PMT’s earnings performance is tied to the contours of the U.S. economy, and especially interest rate levels (and the shape of the term curve), and credit spread levels, which collectively affect its loan origination activity, loan servicing profitability, and the performance of its investment verticals. Because virtually all PMT’s assets are recorded at FMV, earnings can be volatile on a MTM basis even though PMT strategically seeks to minimize the impact of unexpected market fluctuations, including using financial derivatives to hedge interest rate risk.
PMT’s large, albeit somewhat declining, loan servicing portfolio continues to generate substantial net profit margins, perennially, and underpins the consolidated earnings profile. Accounting for associated MSR amortization and valuation adjustments – net of hedging effects – can nonetheless contribute to sizeable quarterly earnings volatility and dampen profitability, as was the case in 2025.
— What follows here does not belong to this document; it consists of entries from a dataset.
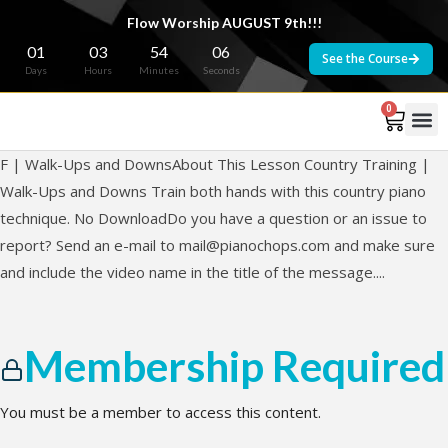
Flow Worship AUGUST 9th!!!
01
03
54
06
See the Course
Days
Hours
Minutes
Seconds
0
F | Walk-Ups and DownsAbout This Lesson Country Training |
Walk-Ups and Downs Train both hands with this country piano
technique. No DownloadDo you have a question or an issue to
report? Send an e-mail to
mail@pianochops.com
and make sure
and include the video name in the title of the message....
Membership Required
You must be a member to access this content.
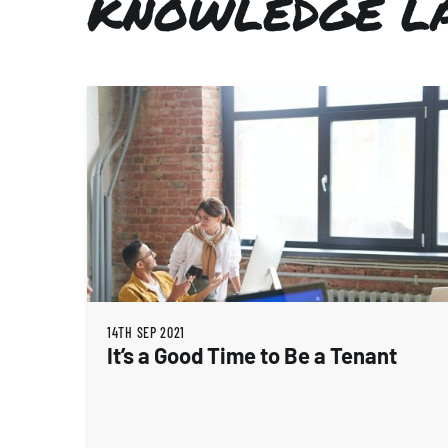
KNOWLEDGE L
14TH SEP 2021
It’s a Good Time to Be a Tenant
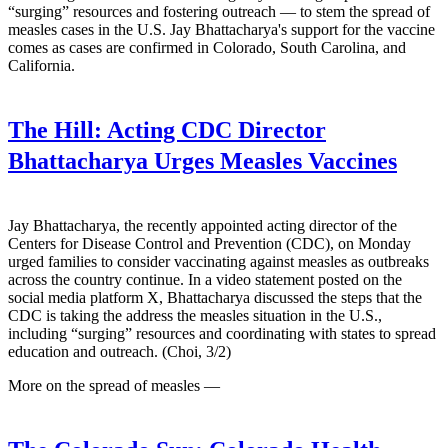
“surging” resources and fostering outreach — to stem the spread of
measles cases in the U.S. Jay Bhattacharya's support for the vaccine
comes as cases are confirmed in Colorado, South Carolina, and
California.
The Hill:
Acting CDC Director
Bhattacharya Urges Measles Vaccines
Jay Bhattacharya, the recently appointed acting director of the
Centers for Disease Control and Prevention (CDC), on Monday
urged families to consider vaccinating against measles as outbreaks
across the country continue. In a video statement posted on the
social media platform X, Bhattacharya discussed the steps that the
CDC is taking the address the measles situation in the U.S.,
including “surging” resources and coordinating with states to spread
education and outreach. (Choi, 3/2)
More on the spread of measles —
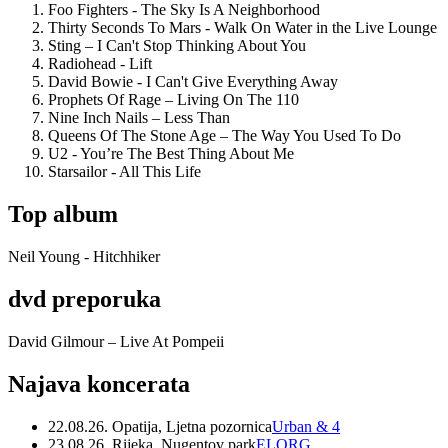
Foo Fighters - The Sky Is A Neighborhood
Thirty Seconds To Mars - Walk On Water in the Live Lounge
Sting – I Can't Stop Thinking About You
Radiohead - Lift
David Bowie - I Can't Give Everything Away
Prophets Of Rage – Living On The 110
Nine Inch Nails – Less Than
Queens Of The Stone Age – The Way You Used To Do
U2 - You’re The Best Thing About Me
Starsailor - All This Life
Top album
Neil Young - Hitchhiker
dvd preporuka
David Gilmour – Live At Pompeii
Najava koncerata
22.08.26. Opatija, Ljetna pozornica
Urban & 4
23.08.26. Rijeka, Nugentov park
ELORG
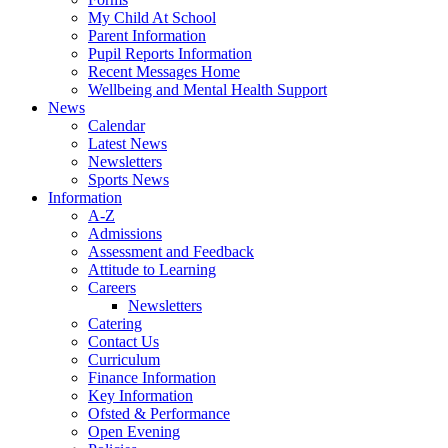
My Child At School
Parent Information
Pupil Reports Information
Recent Messages Home
Wellbeing and Mental Health Support
News
Calendar
Latest News
Newsletters
Sports News
Information
A-Z
Admissions
Assessment and Feedback
Attitude to Learning
Careers
Newsletters
Catering
Contact Us
Curriculum
Finance Information
Key Information
Ofsted & Performance
Open Evening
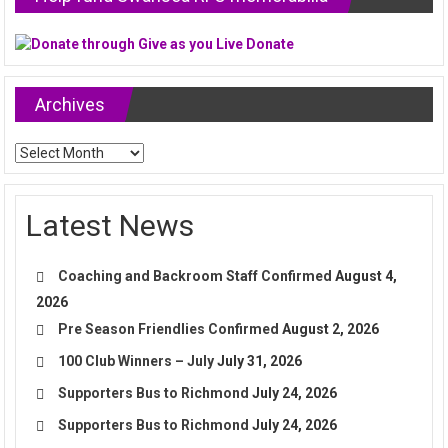
Archives
Archives
Latest News
Coaching and Backroom Staff Confirmed
August 4,
2026
Pre Season Friendlies Confirmed
August 2, 2026
100 Club Winners – July
July 31, 2026
Supporters Bus to Richmond
July 24, 2026
Supporters Bus to Richmond
July 24, 2026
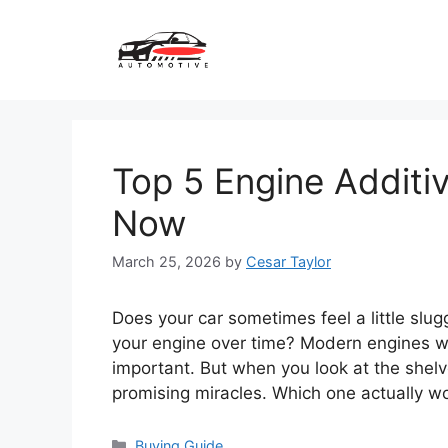
Skip
to
content
Top 5 Engine Additi
Now
March 25, 2026
by
Cesar Taylor
Does your car sometimes feel a little slug
your engine over time? Modern engines w
important. But when you look at the shelv
promising miracles. Which one actually w
Categories
Buying Guide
Consolidated financial leverage (excluding LHS warehouse and VIE debt) remains on an upward trend, driven by modestly higher debt levels and a steady decline in shareholders’ equity owing to the combination of modest earnings in recent years and the relatively high common and preferred stock dividend payout rate. Higher debt, coupled with subdued 2025 earnings performance, continues to result in a relatively low interest coverage ratio.
Rating Sensitivities
PMT’s rating is unlikely to be upgraded over the intermediate term. Conversely, PMT’s rating would likely be revisited if the increase in consolidated adjusted leverage interest does not stabilize in the 4x range or if management’s commitment to interest rate hedging were to change.